ORDEN DE TRABAJO A »
Responda brevemente, según el texto sobre la adaptación de lentes de contacto:
(i) ¿Qué característica tienen las lentes de contacto de prueba?
(ii) ¿Qué es el menisco lagrimal?
(iii) ¿Por qué las adaptaciones no resultan molestas?
ORDEN DE TRABAJO B » Reproduzca sin cambios, del texto sobre la adaptación de lentes de contacto, todo lo comprendido desde "Se toma como" hasta "una gran precisión.".
ORDEN DE TRABAJO C » Prosiga el texto sobre la adaptación de lentes de contacto a partir de su última oración.

TEXTO DEL EJERCICIO »
————

| :: La adaptación |
El paciente, tras el completo examen ocular y visual, ha de someterse a una prueba específica para conocer su sensibilidad; si el resultado es positivo, se le adapta al posible usuario unas lentes de contacto de prueba que tienen la característica de poseer un radio de curvatura muy similar al de las lentes definitivas. Después de llevarlas durante un cierto tiempo, el Óptico-Optometrista analiza el estado del menisco lagrimal -la cantidad de lágrima que existe entre la córnea y la lente de contacto-, para asegurarse de que la lente no afecta a las estructuras oculares.
Se toma como base esta estabilidad lagrimal y ocular para realizar algunas pruebas más y solicitar las lentes definitivas. Hay que decir en este punto que las adaptaciones no son, en absoluto, molestas, ya que los actuales sistemas de medida son de una gran precisión.

————

DATOS REGISTRADOS »
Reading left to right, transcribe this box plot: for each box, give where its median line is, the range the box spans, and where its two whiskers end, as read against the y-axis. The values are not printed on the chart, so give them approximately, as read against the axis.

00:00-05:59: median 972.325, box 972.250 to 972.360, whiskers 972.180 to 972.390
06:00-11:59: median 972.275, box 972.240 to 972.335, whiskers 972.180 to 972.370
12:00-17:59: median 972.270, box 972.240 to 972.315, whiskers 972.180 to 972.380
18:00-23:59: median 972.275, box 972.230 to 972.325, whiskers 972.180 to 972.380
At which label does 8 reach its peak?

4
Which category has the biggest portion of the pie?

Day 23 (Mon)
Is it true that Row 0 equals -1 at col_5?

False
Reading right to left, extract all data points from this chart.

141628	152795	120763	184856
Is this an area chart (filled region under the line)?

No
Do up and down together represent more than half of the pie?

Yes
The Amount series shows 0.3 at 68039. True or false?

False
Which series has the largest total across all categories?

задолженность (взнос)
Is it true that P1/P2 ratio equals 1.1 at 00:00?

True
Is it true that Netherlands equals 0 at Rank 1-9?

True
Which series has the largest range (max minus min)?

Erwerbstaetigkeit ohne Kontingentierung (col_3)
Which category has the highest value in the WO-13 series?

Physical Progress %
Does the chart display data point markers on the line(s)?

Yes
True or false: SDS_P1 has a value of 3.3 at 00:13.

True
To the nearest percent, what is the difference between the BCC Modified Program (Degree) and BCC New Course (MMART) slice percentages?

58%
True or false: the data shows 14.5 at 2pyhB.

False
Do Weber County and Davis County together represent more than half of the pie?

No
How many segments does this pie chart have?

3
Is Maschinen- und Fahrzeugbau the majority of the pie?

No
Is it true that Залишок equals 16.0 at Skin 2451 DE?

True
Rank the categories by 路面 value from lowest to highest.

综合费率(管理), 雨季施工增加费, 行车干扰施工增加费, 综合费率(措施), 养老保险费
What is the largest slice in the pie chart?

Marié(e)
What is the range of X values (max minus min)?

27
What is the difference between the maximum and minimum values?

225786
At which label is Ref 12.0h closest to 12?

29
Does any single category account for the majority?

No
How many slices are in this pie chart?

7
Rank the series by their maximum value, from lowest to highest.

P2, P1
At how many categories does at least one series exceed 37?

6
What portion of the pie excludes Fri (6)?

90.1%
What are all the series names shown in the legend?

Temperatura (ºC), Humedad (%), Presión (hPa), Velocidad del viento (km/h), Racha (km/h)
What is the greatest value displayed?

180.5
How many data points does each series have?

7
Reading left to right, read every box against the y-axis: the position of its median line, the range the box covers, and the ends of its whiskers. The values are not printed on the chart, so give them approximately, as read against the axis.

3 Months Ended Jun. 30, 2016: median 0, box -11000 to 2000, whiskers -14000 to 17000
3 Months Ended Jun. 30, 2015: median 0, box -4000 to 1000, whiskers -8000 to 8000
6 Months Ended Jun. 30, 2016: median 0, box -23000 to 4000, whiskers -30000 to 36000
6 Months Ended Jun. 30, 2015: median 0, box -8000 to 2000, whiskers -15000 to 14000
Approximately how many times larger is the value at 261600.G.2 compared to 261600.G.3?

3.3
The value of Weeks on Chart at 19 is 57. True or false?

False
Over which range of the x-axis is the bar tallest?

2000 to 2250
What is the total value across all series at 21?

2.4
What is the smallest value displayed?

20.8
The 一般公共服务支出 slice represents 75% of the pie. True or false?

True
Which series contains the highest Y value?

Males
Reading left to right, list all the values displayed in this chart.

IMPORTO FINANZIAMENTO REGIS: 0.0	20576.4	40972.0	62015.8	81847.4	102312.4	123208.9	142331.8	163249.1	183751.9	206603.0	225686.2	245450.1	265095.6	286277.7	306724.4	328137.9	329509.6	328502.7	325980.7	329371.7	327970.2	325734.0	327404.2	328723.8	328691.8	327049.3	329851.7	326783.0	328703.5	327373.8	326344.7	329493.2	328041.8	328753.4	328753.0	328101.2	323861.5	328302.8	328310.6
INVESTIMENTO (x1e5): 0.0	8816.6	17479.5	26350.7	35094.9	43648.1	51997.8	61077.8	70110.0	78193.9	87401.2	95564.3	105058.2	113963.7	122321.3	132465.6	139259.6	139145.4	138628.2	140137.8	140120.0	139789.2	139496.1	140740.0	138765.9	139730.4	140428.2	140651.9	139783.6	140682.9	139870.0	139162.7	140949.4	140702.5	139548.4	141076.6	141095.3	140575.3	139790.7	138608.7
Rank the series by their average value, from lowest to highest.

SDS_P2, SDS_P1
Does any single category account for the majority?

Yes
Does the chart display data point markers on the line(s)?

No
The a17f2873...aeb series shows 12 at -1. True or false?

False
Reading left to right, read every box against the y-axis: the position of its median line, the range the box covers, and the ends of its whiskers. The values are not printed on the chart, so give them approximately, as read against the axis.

————

RESPUESTA A »
(i) Poseen un radio de curvatura muy similar al de las lentes definitivas.
(ii) Es la cantidad de lágrima que existe entre la córnea y la lente de contacto.
(iii) Porque los actuales sistemas de medida son de una gran precisión.

RESPUESTA B »
Se toma como base esta estabilidad lagrimal y ocular para realizar algunas pruebas más y solicitar las lentes definitivas. Hay que decir en este punto que las adaptaciones no son, en absoluto, molestas, ya que los actuales sistemas de medida son de una gran precisión.

RESPUESTA C »
Toda adaptación de unas lentes de contacto -incluso las cosméticas de colores-, deben ir precedidas de un completo estudio ocular y visual como el anteriormente citado. Después de estudiar nuestro sistema ocular y visual, así como nuestra sensibilidad, el profesional de la visión nos aconsejará sobre la utilización o no de las mismas, y sobre los materiales más adecuados en el caso de que la adaptación sea posible.